Difficile dunque spiegare il successo elettorale in termini unicamente dell’uso più o meno «perfetto» di Internet da parte di Grillo e dei suoi. Non a caso, gli analisti più attenti delle cause della loro affermazione dicono altro. Prima di tutto, contrariamente a quanto sostiene Casaleggio, la Rete non sta «sostituendo» gli altri mezzi di comunicazione. Secondo l’istituto Cattaneo, anzi, perfino tra i Cinque Stelle il principale strumento di informazione resta la televisione8.
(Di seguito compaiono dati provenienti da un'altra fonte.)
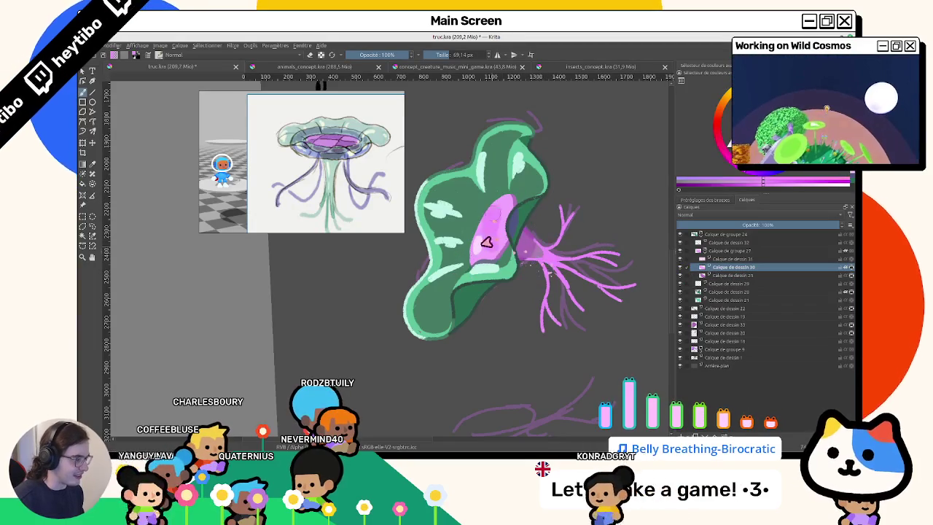
scroll(558, 282, down, 3)
drag(488, 379, 496, 321)
scroll(496, 320, up, 4)
click(743, 275)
Ancora, Biorcio e Natale – osservando la lenta ascesa dei consensi del M5S, paragonabile a quella della Lega di Bossi piuttosto che a quella di Forza Italia e Berlusconi – scrivono che «soltanto quando si afferma il tema centrale, la critica feroce alla classe politica (…) inizia realmente l’ascesa». Per precisare poco dopo: «Sono la crisi delle tradizionali forme di partito», giunte dopo l’esperienza del governo Monti ai minimi storici, «e la feroce alterità nei confronti dei politici contemporanei (…) a rimanere i due tasselli fondamentali del successo di Beppe Grillo». Ilvo Diamanti aggiunge: «Il successo del M5S, nell’ultimo anno, dipende, in larga misura, dal sostegno e dal consenso di elettori che non frequentano il suo blog, non partecipano ai Meetup né alle manifestazioni promosse dal leader»9Insomma, se avesse vinto le elezioni «in Rete», non si capisce perché l’abbia fatto solo ora e non già prima. E, soprattutto, non si capisce perché altri partiti presenti in Rete con modalità di coinvolgimento perfino più avanzate di quelle – sostanzialmente ‘broadcast’, unidirezionali – di Grillo10 non ne abbiano beneficiato affatto.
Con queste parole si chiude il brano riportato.